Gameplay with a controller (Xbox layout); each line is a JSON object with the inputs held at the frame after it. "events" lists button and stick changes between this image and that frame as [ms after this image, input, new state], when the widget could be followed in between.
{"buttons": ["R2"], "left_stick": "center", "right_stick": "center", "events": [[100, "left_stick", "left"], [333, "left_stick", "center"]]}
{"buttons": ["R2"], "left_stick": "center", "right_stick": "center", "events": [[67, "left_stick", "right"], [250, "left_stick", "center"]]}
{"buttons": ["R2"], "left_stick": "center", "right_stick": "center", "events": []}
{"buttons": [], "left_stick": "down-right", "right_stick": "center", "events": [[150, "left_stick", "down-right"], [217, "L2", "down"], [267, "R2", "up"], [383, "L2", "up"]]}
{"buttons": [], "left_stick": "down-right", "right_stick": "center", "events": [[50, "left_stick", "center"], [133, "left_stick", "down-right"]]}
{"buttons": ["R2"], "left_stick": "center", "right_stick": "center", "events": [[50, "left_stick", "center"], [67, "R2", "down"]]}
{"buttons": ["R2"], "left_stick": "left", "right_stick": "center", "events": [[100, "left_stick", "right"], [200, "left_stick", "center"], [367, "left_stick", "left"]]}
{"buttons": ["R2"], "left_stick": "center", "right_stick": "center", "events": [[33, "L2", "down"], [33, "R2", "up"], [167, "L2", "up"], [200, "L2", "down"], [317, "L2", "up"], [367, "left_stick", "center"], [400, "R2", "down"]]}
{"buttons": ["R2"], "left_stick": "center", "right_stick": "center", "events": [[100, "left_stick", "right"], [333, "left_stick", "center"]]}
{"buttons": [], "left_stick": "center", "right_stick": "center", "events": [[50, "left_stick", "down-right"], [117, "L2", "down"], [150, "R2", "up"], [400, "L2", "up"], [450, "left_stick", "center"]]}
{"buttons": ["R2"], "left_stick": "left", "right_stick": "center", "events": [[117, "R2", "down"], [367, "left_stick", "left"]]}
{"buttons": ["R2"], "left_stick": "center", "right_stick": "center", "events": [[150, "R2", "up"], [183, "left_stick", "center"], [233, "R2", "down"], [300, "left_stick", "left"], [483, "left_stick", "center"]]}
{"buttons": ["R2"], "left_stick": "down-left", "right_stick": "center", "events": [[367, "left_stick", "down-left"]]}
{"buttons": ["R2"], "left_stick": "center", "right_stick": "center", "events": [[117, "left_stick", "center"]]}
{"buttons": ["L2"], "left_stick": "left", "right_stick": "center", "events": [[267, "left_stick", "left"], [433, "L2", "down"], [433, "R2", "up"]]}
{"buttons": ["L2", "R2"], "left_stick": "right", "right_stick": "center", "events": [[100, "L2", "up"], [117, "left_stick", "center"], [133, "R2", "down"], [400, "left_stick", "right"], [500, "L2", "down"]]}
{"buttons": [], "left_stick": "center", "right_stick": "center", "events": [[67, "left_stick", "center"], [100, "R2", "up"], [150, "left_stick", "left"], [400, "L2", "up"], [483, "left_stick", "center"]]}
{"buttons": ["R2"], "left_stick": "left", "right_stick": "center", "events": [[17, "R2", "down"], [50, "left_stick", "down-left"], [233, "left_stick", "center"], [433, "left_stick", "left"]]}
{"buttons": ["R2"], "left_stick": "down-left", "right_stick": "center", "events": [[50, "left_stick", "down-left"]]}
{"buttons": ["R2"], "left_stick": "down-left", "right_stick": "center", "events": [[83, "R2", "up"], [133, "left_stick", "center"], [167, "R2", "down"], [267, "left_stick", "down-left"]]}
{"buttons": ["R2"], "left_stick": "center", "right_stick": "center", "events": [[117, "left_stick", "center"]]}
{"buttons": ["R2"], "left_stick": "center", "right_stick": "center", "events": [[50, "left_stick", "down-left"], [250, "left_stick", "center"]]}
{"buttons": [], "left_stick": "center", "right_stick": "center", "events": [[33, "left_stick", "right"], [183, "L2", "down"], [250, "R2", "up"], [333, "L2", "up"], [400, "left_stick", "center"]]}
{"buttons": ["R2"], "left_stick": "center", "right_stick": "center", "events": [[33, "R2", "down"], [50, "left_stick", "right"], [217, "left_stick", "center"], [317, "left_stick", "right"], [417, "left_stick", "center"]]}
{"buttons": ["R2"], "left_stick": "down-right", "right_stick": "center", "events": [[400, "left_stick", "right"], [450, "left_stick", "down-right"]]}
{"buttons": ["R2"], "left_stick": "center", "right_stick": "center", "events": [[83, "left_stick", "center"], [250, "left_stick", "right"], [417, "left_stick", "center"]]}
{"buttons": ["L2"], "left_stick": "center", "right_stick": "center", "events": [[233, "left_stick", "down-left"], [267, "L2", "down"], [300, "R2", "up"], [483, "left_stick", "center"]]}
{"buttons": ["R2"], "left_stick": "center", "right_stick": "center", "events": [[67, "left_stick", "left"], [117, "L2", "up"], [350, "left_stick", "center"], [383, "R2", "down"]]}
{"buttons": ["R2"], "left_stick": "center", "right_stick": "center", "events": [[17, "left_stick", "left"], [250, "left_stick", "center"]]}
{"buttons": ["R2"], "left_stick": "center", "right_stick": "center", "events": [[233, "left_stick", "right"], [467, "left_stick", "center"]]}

REQUIRED ACTION. Each record above is to be printed again exactly as written.

EXERCISE OUTPUT.
Gameplay with a controller (Xbox layout); each line is a JSON object with the inputs held at the frame after it. "events" lists button and stick changes between this image and that frame as [ms after this image, input, new state], when the widget could be followed in between.
{"buttons": ["R2"], "left_stick": "center", "right_stick": "center", "events": [[100, "left_stick", "left"], [333, "left_stick", "center"]]}
{"buttons": ["R2"], "left_stick": "center", "right_stick": "center", "events": [[67, "left_stick", "right"], [250, "left_stick", "center"]]}
{"buttons": ["R2"], "left_stick": "center", "right_stick": "center", "events": []}
{"buttons": [], "left_stick": "down-right", "right_stick": "center", "events": [[150, "left_stick", "down-right"], [217, "L2", "down"], [267, "R2", "up"], [383, "L2", "up"]]}
{"buttons": [], "left_stick": "down-right", "right_stick": "center", "events": [[50, "left_stick", "center"], [133, "left_stick", "down-right"]]}
{"buttons": ["R2"], "left_stick": "center", "right_stick": "center", "events": [[50, "left_stick", "center"], [67, "R2", "down"]]}
{"buttons": ["R2"], "left_stick": "left", "right_stick": "center", "events": [[100, "left_stick", "right"], [200, "left_stick", "center"], [367, "left_stick", "left"]]}
{"buttons": ["R2"], "left_stick": "center", "right_stick": "center", "events": [[33, "L2", "down"], [33, "R2", "up"], [167, "L2", "up"], [200, "L2", "down"], [317, "L2", "up"], [367, "left_stick", "center"], [400, "R2", "down"]]}
{"buttons": ["R2"], "left_stick": "center", "right_stick": "center", "events": [[100, "left_stick", "right"], [333, "left_stick", "center"]]}
{"buttons": [], "left_stick": "center", "right_stick": "center", "events": [[50, "left_stick", "down-right"], [117, "L2", "down"], [150, "R2", "up"], [400, "L2", "up"], [450, "left_stick", "center"]]}
{"buttons": ["R2"], "left_stick": "left", "right_stick": "center", "events": [[117, "R2", "down"], [367, "left_stick", "left"]]}
{"buttons": ["R2"], "left_stick": "center", "right_stick": "center", "events": [[150, "R2", "up"], [183, "left_stick", "center"], [233, "R2", "down"], [300, "left_stick", "left"], [483, "left_stick", "center"]]}
{"buttons": ["R2"], "left_stick": "down-left", "right_stick": "center", "events": [[367, "left_stick", "down-left"]]}
{"buttons": ["R2"], "left_stick": "center", "right_stick": "center", "events": [[117, "left_stick", "center"]]}
{"buttons": ["L2"], "left_stick": "left", "right_stick": "center", "events": [[267, "left_stick", "left"], [433, "L2", "down"], [433, "R2", "up"]]}
{"buttons": ["L2", "R2"], "left_stick": "right", "right_stick": "center", "events": [[100, "L2", "up"], [117, "left_stick", "center"], [133, "R2", "down"], [400, "left_stick", "right"], [500, "L2", "down"]]}
{"buttons": [], "left_stick": "center", "right_stick": "center", "events": [[67, "left_stick", "center"], [100, "R2", "up"], [150, "left_stick", "left"], [400, "L2", "up"], [483, "left_stick", "center"]]}
{"buttons": ["R2"], "left_stick": "left", "right_stick": "center", "events": [[17, "R2", "down"], [50, "left_stick", "down-left"], [233, "left_stick", "center"], [433, "left_stick", "left"]]}
{"buttons": ["R2"], "left_stick": "down-left", "right_stick": "center", "events": [[50, "left_stick", "down-left"]]}
{"buttons": ["R2"], "left_stick": "down-left", "right_stick": "center", "events": [[83, "R2", "up"], [133, "left_stick", "center"], [167, "R2", "down"], [267, "left_stick", "down-left"]]}
{"buttons": ["R2"], "left_stick": "center", "right_stick": "center", "events": [[117, "left_stick", "center"]]}
{"buttons": ["R2"], "left_stick": "center", "right_stick": "center", "events": [[50, "left_stick", "down-left"], [250, "left_stick", "center"]]}
{"buttons": [], "left_stick": "center", "right_stick": "center", "events": [[33, "left_stick", "right"], [183, "L2", "down"], [250, "R2", "up"], [333, "L2", "up"], [400, "left_stick", "center"]]}
{"buttons": ["R2"], "left_stick": "center", "right_stick": "center", "events": [[33, "R2", "down"], [50, "left_stick", "right"], [217, "left_stick", "center"], [317, "left_stick", "right"], [417, "left_stick", "center"]]}
{"buttons": ["R2"], "left_stick": "down-right", "right_stick": "center", "events": [[400, "left_stick", "right"], [450, "left_stick", "down-right"]]}
{"buttons": ["R2"], "left_stick": "center", "right_stick": "center", "events": [[83, "left_stick", "center"], [250, "left_stick", "right"], [417, "left_stick", "center"]]}
{"buttons": ["L2"], "left_stick": "center", "right_stick": "center", "events": [[233, "left_stick", "down-left"], [267, "L2", "down"], [300, "R2", "up"], [483, "left_stick", "center"]]}
{"buttons": ["R2"], "left_stick": "center", "right_stick": "center", "events": [[67, "left_stick", "left"], [117, "L2", "up"], [350, "left_stick", "center"], [383, "R2", "down"]]}
{"buttons": ["R2"], "left_stick": "center", "right_stick": "center", "events": [[17, "left_stick", "left"], [250, "left_stick", "center"]]}
{"buttons": ["R2"], "left_stick": "center", "right_stick": "center", "events": [[233, "left_stick", "right"], [467, "left_stick", "center"]]}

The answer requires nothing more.